The Time Machine

The Time Machine

It’s been called the biggest scientific project ever. And Vancouver scientists are poised to help understand the origins of the universe

from VANCOUVER MAGAZINE, December 2008

Given Canada’s key role in the experiment, it would have been a little embarrassing if this business at the Large Hadron Collider near Geneva had destroyed the universe. In theory, it still could produce microscopic black holes that will suck us into oblivion and pull our screams in behind us. But frankly, scientists at TRIUMF-Canada’s national laboratory for particle and nuclear physics-aren’t too concerned. “These collisions are going on all the time with cosmic rays,” says Nigel Lockyer, TRIUMF’s director. “I wish we could make collisions of higher energy than what nature does routinely.”

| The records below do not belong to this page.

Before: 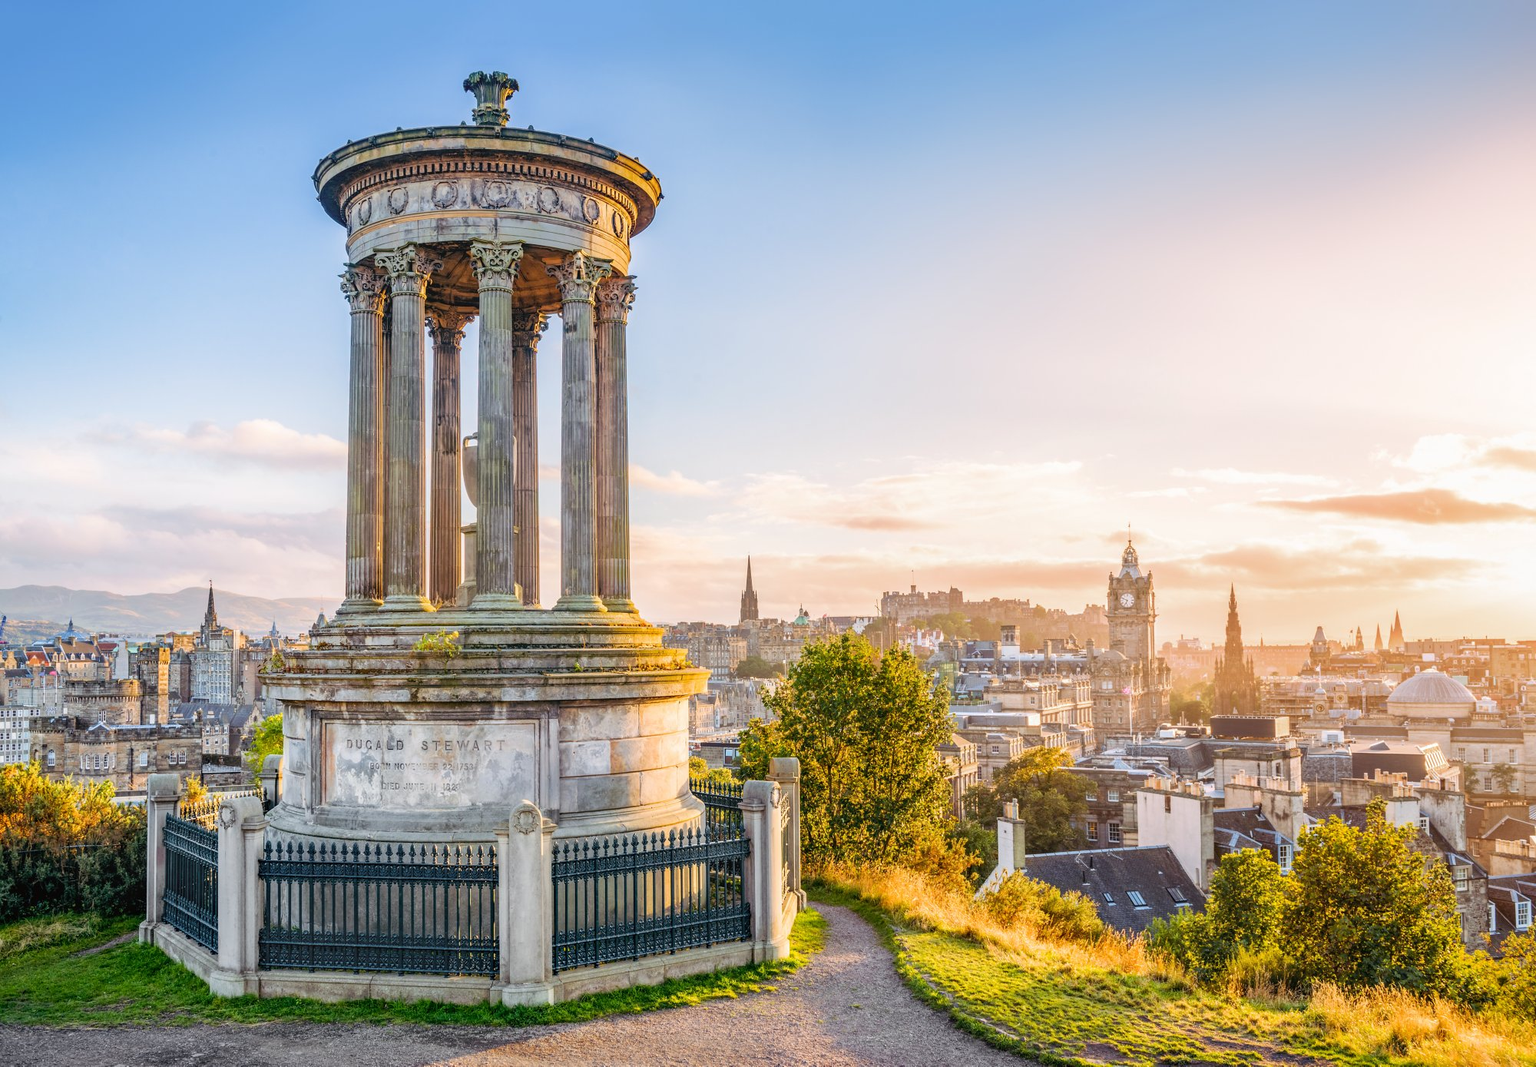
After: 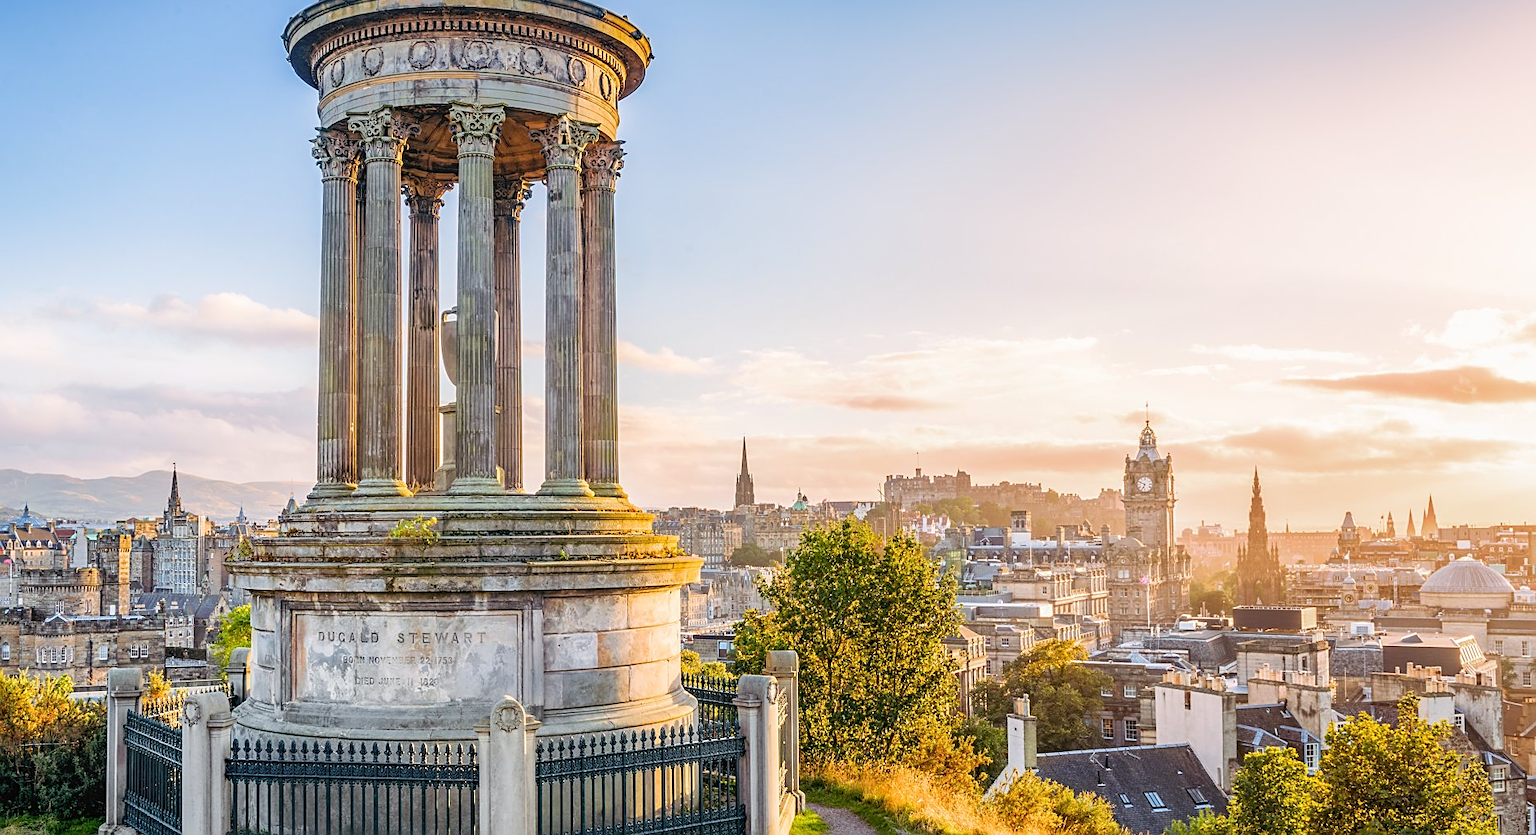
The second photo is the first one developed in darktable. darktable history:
crop and rotate: left 3.013%, top 13.397%, right 2.527%, bottom 12.647%
sharpen: on, module defaults
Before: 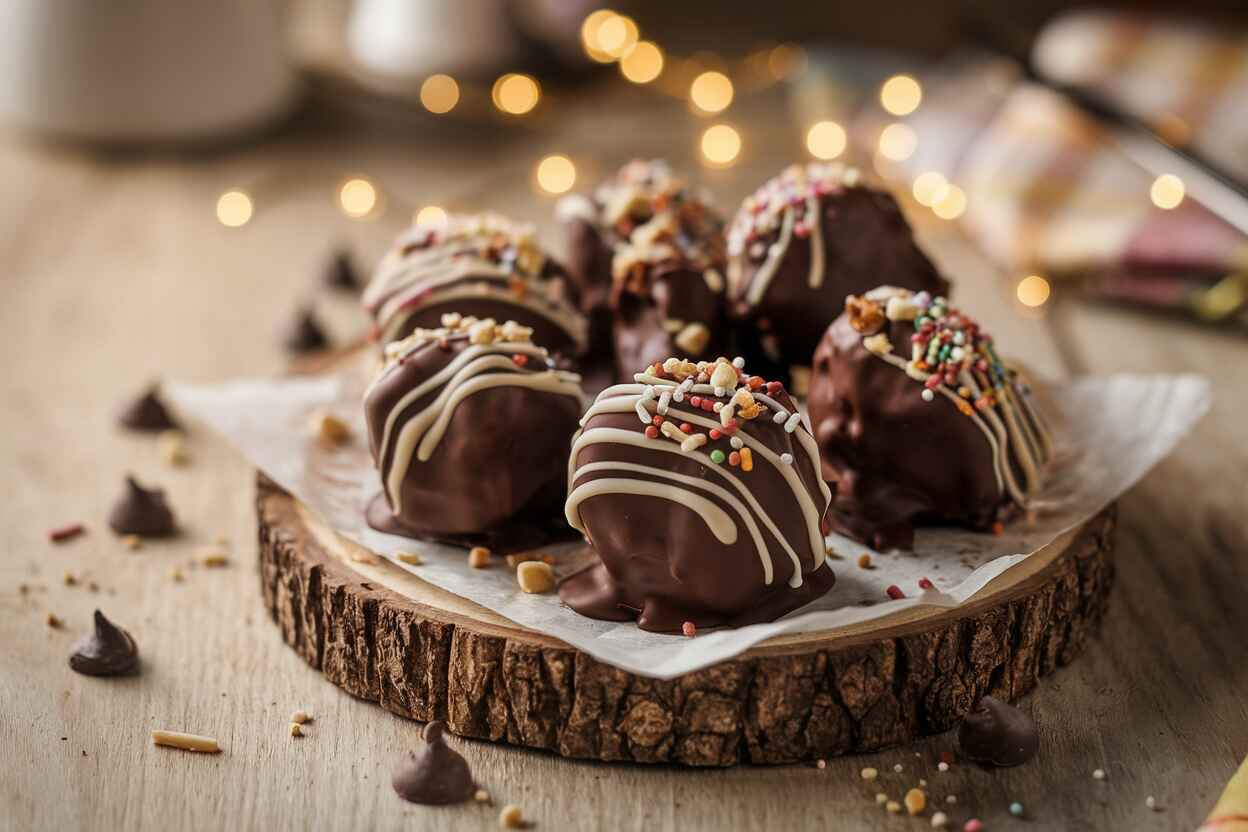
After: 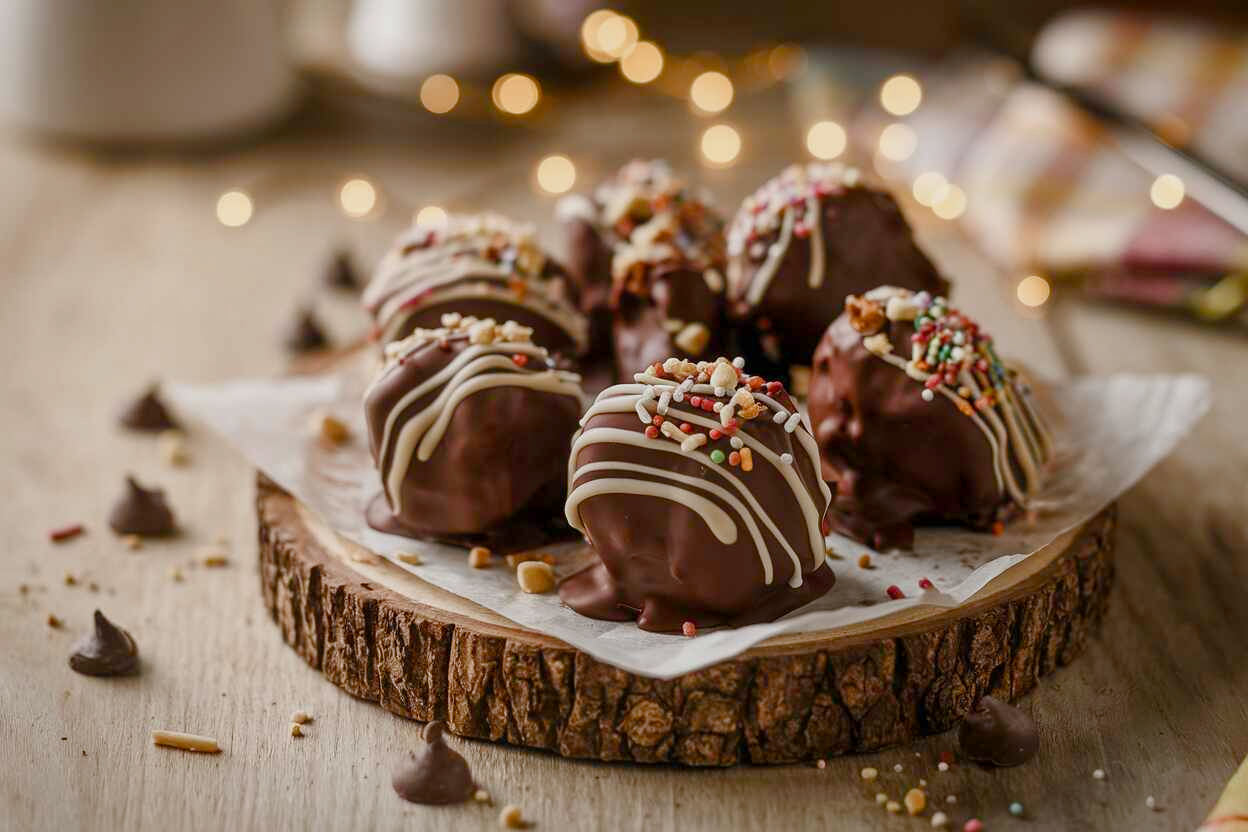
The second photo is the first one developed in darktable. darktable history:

No, any nail-biting at TRIUMF concerned whether the hardware would work on game day. TRIUMF built a part of the accelerator-a system of “kicker magnets” that spank the already fast-moving protons into the main ring of the collider where they really start to motor. There was a tense moment when word came from CERN (Compact Muon Solenoid Experiment) that some magnets had failed, followed by relief when they weren’t crucial and, as one TRIUMFer puts it, “they weren’t ours.” In fact, the “Canadian Insertion” worked perfectly and the Great Discovery Machine was up and humming, conducting the groundbreaking ATLAS Experiment, stalking the so-called God particle and probing the mysteries of the origins of everything.